**Document section:**
╭──

And then…my marriage to Toni went belly-up.  As “relationship” was one of the Big Three (now a “Big Four”: body, career, relationship, and finances) I felt it would be dishonest for me to claim to know how they work if I didn’t have one.   And my standard for a successful relationship was high: it has to be happy, and last long enough to raise a family to the point they don’t need you anymore.  How long is that?  15-20 years.

 

Note that I’m totally aware that not everyone has kids, or wants to.  And that there are people who believe we weren’t intended to find one partner for a lifetime. Fine.

 

I wasn’t going to let myself off the hook like that.  I’d messed up.  There was NO way to put it off on Toni–at the very best, what was I saying, that it was all her fault?  In which case, at the least, my judgement was shit.

 

No.  My bad. I would take 100% responsibility for my actions and attitudes, just as, from HER position, Toni has to take 100% of hers.  That’s how it works.

 

I took responsibility. Realized that my actions, beliefs and emotions had not been in alignment with my values.  Then when I got out into the dating market saw that my perceptions about men and women and what they wanted from each other simply didn’t match observable reality.

 

Once I fixed those things, dating became childishly simple. And as soon as I had 100% confidence in my ability to satisfy sexual needs, I was able to realize that my emotions were NOT a matter of what someone else thought or felt. They were mine to deal with. And once I took responsibility there became self-contained in a way I never had been previously…and immediately “jumped up” a level of integration, and met and bonded with Tananarive, my soul mate.   Just that simply.

 

Our twenty year anniversary is right around the corner.  NOW I can relax again, and really teach what I know.  Yeah, got that specific balance I was looking for, the specific path. Not that there aren’t other paths, but this is the only one I can be an honest guide for.  The assumption is that most people (over 99%, I suspect) want:

1)Lasting love

2) A healthy, fit body that they themselves would be attracted to.

3) A career doing something for a living that they’d do for free.

4) Financial security, such that money is a tool rather than a nightmare.

 

And when you drill down, the same principles of focus, self-love, discipline and incremental actions apply in all four.  And even if you don’t GET them, pursuing them is an authentic journey of life.

 

And…if you have all four the Masters suggest that further levels (spirit, for instance) evolves automatically.

 

And..if there AREN’T any “higher levels” you’ve still had a great life.

 

And…if you aim at all of these, it is far less likely that you will hurt yourself than if you ignore any one of them.

╰──

**Problems and tasks:**
A) In the essay on the four life areas, why did the writer feel he needed a successful relationship of his own after his marriage to Toni ended?
B) Carry on the essay on the four life areas from its final sentence.

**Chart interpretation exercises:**

╭──

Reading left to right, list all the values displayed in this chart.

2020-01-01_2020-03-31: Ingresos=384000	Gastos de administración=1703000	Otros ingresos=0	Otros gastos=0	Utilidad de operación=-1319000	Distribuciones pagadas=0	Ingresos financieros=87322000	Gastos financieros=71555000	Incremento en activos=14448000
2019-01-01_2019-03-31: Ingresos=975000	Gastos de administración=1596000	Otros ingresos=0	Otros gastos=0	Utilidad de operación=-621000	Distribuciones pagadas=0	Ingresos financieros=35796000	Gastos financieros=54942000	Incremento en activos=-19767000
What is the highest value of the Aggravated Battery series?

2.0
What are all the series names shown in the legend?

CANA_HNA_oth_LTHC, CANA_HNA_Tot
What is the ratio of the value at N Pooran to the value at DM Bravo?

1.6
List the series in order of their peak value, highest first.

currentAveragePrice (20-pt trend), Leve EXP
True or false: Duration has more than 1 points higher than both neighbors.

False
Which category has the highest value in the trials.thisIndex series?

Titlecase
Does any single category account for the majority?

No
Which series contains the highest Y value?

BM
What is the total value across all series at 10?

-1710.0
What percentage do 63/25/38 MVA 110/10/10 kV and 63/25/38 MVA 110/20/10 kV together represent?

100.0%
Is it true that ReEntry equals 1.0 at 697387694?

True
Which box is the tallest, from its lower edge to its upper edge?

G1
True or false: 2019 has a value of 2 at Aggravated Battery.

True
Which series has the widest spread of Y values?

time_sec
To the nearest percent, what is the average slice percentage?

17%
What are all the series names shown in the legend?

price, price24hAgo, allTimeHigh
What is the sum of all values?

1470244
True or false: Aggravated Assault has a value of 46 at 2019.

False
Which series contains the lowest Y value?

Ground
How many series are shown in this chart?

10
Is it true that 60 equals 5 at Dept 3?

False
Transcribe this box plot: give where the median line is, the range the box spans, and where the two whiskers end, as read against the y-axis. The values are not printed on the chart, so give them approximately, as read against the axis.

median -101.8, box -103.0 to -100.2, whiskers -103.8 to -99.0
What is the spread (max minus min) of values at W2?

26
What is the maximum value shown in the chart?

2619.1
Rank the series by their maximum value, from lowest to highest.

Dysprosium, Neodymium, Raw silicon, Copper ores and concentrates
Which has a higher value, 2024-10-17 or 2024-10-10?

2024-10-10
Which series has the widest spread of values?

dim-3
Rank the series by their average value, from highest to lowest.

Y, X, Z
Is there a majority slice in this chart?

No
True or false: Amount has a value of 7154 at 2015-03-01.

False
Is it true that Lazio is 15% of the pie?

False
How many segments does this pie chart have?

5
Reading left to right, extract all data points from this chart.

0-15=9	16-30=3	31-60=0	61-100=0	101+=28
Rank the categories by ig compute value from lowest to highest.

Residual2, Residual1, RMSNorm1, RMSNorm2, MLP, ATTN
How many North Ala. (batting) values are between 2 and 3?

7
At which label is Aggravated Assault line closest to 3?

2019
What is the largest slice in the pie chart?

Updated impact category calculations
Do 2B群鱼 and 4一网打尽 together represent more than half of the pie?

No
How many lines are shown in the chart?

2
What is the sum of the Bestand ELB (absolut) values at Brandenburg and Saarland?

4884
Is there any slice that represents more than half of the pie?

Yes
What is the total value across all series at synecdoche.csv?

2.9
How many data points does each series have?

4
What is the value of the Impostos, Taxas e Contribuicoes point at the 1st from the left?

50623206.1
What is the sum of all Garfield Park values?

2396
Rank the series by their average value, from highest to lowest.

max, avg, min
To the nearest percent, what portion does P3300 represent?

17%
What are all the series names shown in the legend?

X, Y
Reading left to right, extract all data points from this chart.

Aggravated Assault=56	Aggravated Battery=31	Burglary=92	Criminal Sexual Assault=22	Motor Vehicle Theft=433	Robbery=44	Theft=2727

╰──

**Outputs in order:**
A) Relationship was one of the Big Three areas he taught, along with body and career. He felt it would be dishonest to claim to know how relationships work if he didn't have one himself.

B)
 

It is relatively easy to be good in ONE of these four. Even two. But by the time you get to all four, I submit that it is impossible to balance them without actually engaging with the most important questions: “who am I?” and “what is true?” And those questions take you home.

 

Someone can have all the lovely theories in the world, all the rhetorical flourishes they want, can sound as convincing as anyone ever has…

 

But if they don’t have these four things, at the very least they are not on my path. Why should I be interested in their map?

 

And if they ARE on my path, then either they got a bad map, or they had some serious disadvantages they are coping with.  Handicaps which limited their expression.  If they are honest about wanting those four things, and dealing with handicaps, they are IMO unlikely to be debating the rightness or wrongness of their approach with me. They are more likely to actually be engaged with the process of moving away from pain and toward pleasure. I recognize those people: they are brothers and sisters.

 

I gladly listen to what they have to say about their journey.

 

The rest of humanity?  If they have my values, and have similar maps, we are on the same road and can trade information.  Those ahead sometimes leave notes for me, and I gobble them.  As I leave notes for others.

 

If you are on a different path, genuinely?  I wish you well. I’ll read some of your notes, too.

 

But if you want me to listen to your theories about writing…and you’ve never published?

 

Want me to listen to your theories about relationships when you’ve never had a good one?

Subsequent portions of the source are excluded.